Вентури заслужил пространную цитату: своим перечислением отрицаний он снимает основные «табу», наложенные модернизмом на архитектуру, включая табу на обращение к истории и традиции и самое страшное — на эклектичность. Отвергает он и самоценность элементарной простоты, которая достигается за счет значений, которые может нести форма. Нужны были еще несколько лет привыкания к этим мыслям. Но путь к радикальной альтернативе — постмодернизму — был намечен.

Нет, разумеется, кризис идей не перенес напрямую воцарившуюся в умах сумятицу в реальную практику. Последняя всегда обладает некоей инерционностью. Да и брожение идей всегда захватывает лишь активный слой профессии, готовый рисковать и экспериментировать, убеждая в оправданности риска своего заказчика. Слой коммерческого строительства с некоторым хронологическим отставанием следует за получившими успех проектами, смягчая их крайности.

Так было и в шестидесятые, но веер исканий оказался небывало широк, включая альтернативы самые радикальные. Утопическая мысль уже перестала быть обязательной составляющей значительных решений архитектуры и градостроительства, но в шестидесятые она породила жанр самоценных «прогностических- проектов — соединение утопических моделей с архитектурной фантазией и научным сопровождением, которое предоставляла футурология — квазинаука о предвидении будущего, ставшая модой того времени.

Преобладающая масса реальной архитектуры шестидесятых, однако, создавалась на основе трансформированного функционализма. Неофункционализм мыслился как функционализм «с человеческим лицом», сохраняющим прагматичность, но включающим в пределы рационального удовлетворение потребностей психологии восприятия (последняя стала привлекать в шестидесятые годы особое внимание архитекторов).

Стремление к представительности, утверждению престижа имело следствием возникновение на его основе особых вариантов, которые можно классифицировать как «стиль большого бизнеса» и «стиль архитектуры власти» — варианты нового монументализма, в число которых входил по-прежнему бытовавший трансформированный неоклассицизм.

Реакцией на монотонность сложившихся массивов новой застройки и разрастающихся урбанизированных территорий стала потребность в форме, сама структура которой противостоит стереотипным механистическим приемам пространственной упорядоченности. Ответом профессии стало использование утрированных приемов «органического» формообразования, равно как и обращение к приемам архитектуры неоэкспрессионизма, где комплекс вто- ричности иногда побуждал к иррациональным крайностям в организации визуальной формы.

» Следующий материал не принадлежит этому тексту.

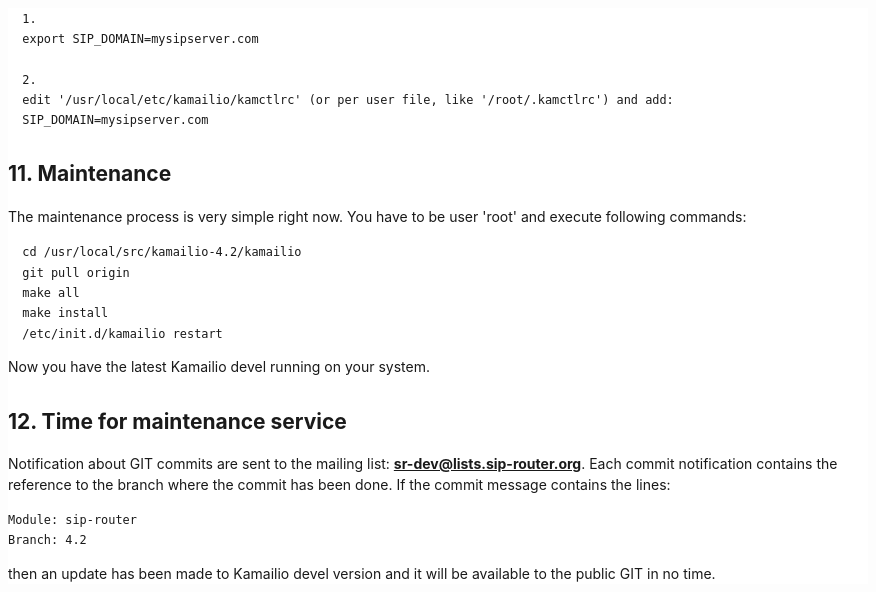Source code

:       1.
      export SIP_DOMAIN=mysipserver.com

      2.
      edit '/usr/local/etc/kamailio/kamctlrc' (or per user file, like '/root/.kamctlrc') and add:
      SIP_DOMAIN=mysipserver.com

## 11. Maintenance

The maintenance process is very simple right now. You have to be user
'root' and execute following commands:

      cd /usr/local/src/kamailio-4.2/kamailio
      git pull origin
      make all
      make install
      /etc/init.d/kamailio restart

Now you have the latest Kamailio devel running on your system.

## 12. Time for maintenance service

Notification about GIT commits are sent to the mailing list:
**sr-dev@lists.sip-router.org**. Each commit notification contains the
reference to the branch where the commit has been done. If the commit
message contains the lines:

    Module: sip-router
    Branch: 4.2

then an update has been made to Kamailio devel version and it will be
available to the public GIT in no time.
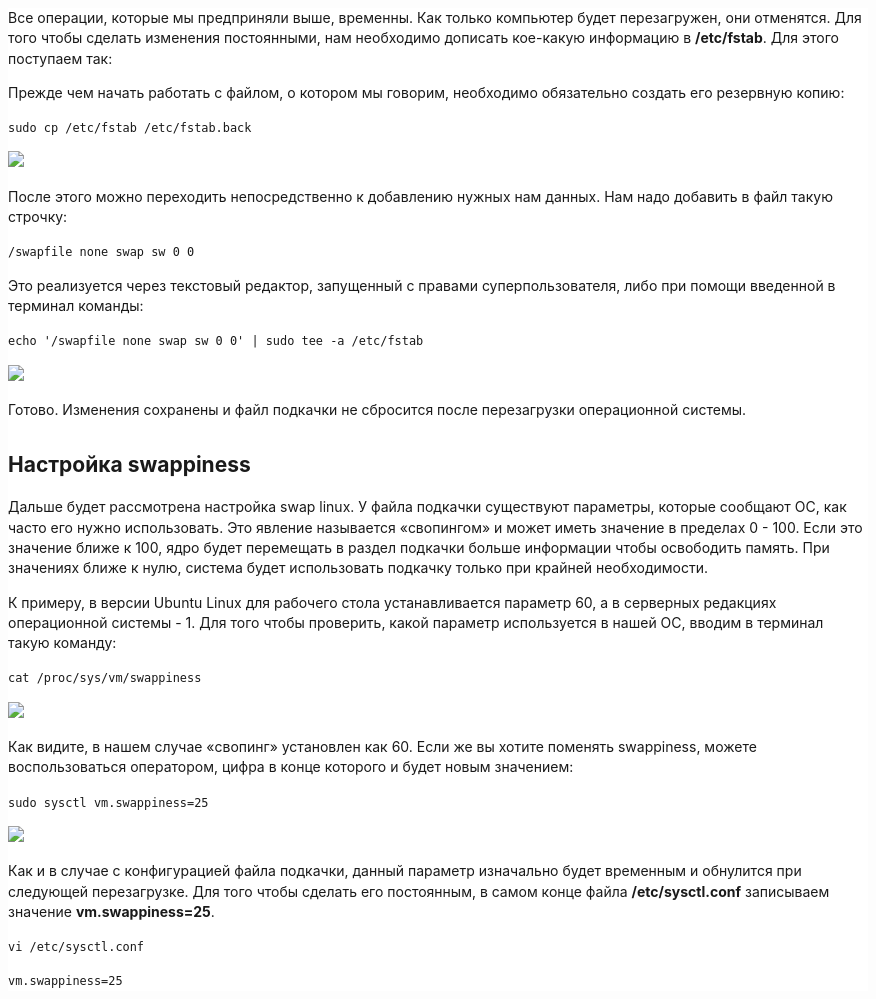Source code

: Все операции, которые мы предприняли выше, временны. Как только компьютер будет перезагружен, они отменятся. Для того чтобы сделать изменения постоянными, нам необходимо дописать кое-какую информацию в **/etc/fstab**. Для этого поступаем так:

Прежде чем начать работать с файлом, о котором мы говорим, необходимо обязательно создать его резервную копию:

`sudo cp /etc/fstab /etc/fstab.back`

[![](https://losst.pro/wp-content/uploads/2019/10/image9-1-922x576.jpg)](https://losst.pro/wp-content/uploads/2019/10/image9-1.jpg)

После этого можно переходить непосредственно к добавлению нужных нам данных. Нам надо добавить в файл такую строчку:

`/swapfile none swap sw 0 0`

Это реализуется через текстовый редактор, запущенный с правами суперпользователя, либо при помощи введенной в терминал команды:

`echo '/swapfile none swap sw 0 0' | sudo tee -a /etc/fstab`

[![](https://losst.pro/wp-content/uploads/2019/10/image10-1-922x576.jpg)](https://losst.pro/wp-content/uploads/2019/10/image10-1.jpg)

Готово. Изменения сохранены и файл подкачки не сбросится после перезагрузки операционной системы.

## Настройка swappiness

Дальше будет рассмотрена настройка swap linux. У файла подкачки существуют параметры, которые сообщают ОС, как часто его нужно использовать. Это явление называется «свопингом» и может иметь значение в пределах 0 - 100. Если это значение ближе к 100, ядро будет перемещать в раздел подкачки больше информации чтобы освободить память. При значениях ближе к нулю, система будет использовать подкачку только при крайней необходимости.

К примеру, в версии Ubuntu Linux для рабочего стола устанавливается параметр 60, а в серверных редакциях операционной системы - 1. Для того чтобы проверить, какой параметр используется в нашей ОС, вводим в терминал такую команду:

`cat /proc/sys/vm/swappiness`

[![](https://losst.pro/wp-content/uploads/2019/10/image11-1-922x576.jpg)](https://losst.pro/wp-content/uploads/2019/10/image11-1.jpg)

Как видите, в нашем случае «свопинг» установлен как 60\. Если же вы хотите поменять swappiness, можете воспользоваться оператором, цифра в конце которого и будет новым значением:

`sudo sysctl vm.swappiness=25`

[![](https://losst.pro/wp-content/uploads/2019/10/image12-1-922x576.jpg)](https://losst.pro/wp-content/uploads/2019/10/image12-1.jpg)

Как и в случае с конфигурацией файла подкачки, данный параметр изначально будет временным и обнулится при следующей перезагрузке. Для того чтобы сделать его постоянным, в самом конце файла **/etc/sysctl.conf** записываем значение **vm.swappiness=25**.

`vi /etc/sysctl.conf`

`vm.swappiness=25`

Все эти «нео» вырастали, однако, на структурной основе, следующей рационалистической традиции, но деформированной в соответствии с неким допущением, введенным в логику рациональных рассуждений, или независимо сочиненным имиджем.

В шестидесятые продолжилось развитие необрутализма. разрешившего изначально поставленный вопрос: «этика или эстетика?» — со всей очевидностью в пользу эстетики. Выбор был подкреплен яркой индивидуальностью лидера — англичанина Джеймса Стерлинга. Поддерживал эстетизацию и американский вариант направления, склонный к драматизации формы, почти барочной. К концу десятилетия брутализм растерял изначальные принципы и угас как особое явление.